Ok! Sold! I buy Creative Cats, Color Me Calm, and Let It Go because I can’t decide which theme will be the most calming, probably pushing another couple into the best seller list in my enthusiasm. I am now ready to center myself in my new box of Crayola. Well, maybe not right now. When I can find the time I definitely will.

As it is I scrawl these words in the dim light of the 2 AM moon, awake and dissecting my to-do list filled with first world problems. The irony does not escape me that I write of coloring while my brand new books beside me could be the very remedy to lull me into a relaxing slumber.   Still I write and think and 2 AM turns to 3 AM and my troubles have not dissolved in languid locks of mermaid hair and friendly ocean fish. The pictures remain as black and white as the words on this page.

I aspire to the promises of my coloring books, of inner peace and serenity. I also aspire to a completely clutter-free house, a manageable pile of laundry and keeping a grip on my sanity in our crazy extra-curricular calendar.

My aspirations remain stubbornly mostly such. Serenity versus accomplishment locked in mortal combat, coloring books buried in busy-ness.

Yet in the morning I witnessed the power of the coloring book in action!

A 10 year old boy at school got himself into such a state of wound up adolescent agitation that he refused to join his class.  He raged tearfully for an hour, unable to listen to reason and compassion from any source, to the point where he was almost hysterical in his frustration with his parents, adults who just ‘weren’t understanding him’ and the world in general. We let him be and he rocked and sobbed until the school counselor brought in a box of scented markers and 2 sheets of ‘mandala’ coloring pages. Quietly she began coloring and then he picked up a marker and joined her. Within moments this child, who had raged against the world so bitterly, was calm and coloring.
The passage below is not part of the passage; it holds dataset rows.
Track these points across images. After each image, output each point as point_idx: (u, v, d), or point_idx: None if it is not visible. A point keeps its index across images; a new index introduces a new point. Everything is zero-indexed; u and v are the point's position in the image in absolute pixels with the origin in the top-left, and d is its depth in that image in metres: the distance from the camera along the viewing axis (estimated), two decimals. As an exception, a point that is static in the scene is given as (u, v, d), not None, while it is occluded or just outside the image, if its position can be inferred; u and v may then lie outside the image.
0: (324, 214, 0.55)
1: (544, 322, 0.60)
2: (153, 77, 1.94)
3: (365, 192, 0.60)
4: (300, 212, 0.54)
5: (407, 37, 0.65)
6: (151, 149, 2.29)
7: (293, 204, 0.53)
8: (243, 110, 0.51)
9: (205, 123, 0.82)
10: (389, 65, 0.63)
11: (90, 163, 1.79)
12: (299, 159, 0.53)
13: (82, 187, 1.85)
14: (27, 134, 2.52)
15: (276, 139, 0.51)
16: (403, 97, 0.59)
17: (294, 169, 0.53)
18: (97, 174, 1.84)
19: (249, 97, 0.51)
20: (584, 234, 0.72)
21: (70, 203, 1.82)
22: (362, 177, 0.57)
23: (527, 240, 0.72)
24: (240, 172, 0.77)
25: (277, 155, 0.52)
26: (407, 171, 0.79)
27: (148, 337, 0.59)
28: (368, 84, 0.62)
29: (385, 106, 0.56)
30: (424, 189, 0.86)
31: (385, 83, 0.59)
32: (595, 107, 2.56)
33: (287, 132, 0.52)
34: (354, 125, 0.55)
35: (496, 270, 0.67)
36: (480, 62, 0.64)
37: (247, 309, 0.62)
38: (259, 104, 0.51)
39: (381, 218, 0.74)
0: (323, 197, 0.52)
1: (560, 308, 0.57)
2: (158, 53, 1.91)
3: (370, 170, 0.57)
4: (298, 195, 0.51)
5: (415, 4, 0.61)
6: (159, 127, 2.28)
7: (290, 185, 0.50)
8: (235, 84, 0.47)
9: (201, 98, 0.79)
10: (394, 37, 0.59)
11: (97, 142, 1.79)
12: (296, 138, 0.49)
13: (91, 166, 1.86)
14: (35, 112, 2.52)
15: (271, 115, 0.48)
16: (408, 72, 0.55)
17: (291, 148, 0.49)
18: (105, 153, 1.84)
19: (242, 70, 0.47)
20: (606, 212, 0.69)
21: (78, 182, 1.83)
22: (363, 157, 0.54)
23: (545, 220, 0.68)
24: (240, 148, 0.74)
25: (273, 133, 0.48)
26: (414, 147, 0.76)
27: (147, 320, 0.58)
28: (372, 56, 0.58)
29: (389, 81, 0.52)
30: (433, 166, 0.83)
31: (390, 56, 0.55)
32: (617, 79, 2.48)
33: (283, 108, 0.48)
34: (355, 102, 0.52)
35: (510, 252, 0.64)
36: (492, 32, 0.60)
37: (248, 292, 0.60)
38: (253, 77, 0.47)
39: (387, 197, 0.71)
When he finished the mandala he started, unbidden, on his school work and remained productively at peace the rest of the day.

I came home and gave the mermaid dark flowing locks and set her free in a sea of brightly colored fun fish.

It occurs to me that those in the know, who have this adult coloring thing down to a fine art, do so not as much to color a picture but to use it as a tool to create a quietness – out of which life can happen in a happier and more receptive setting.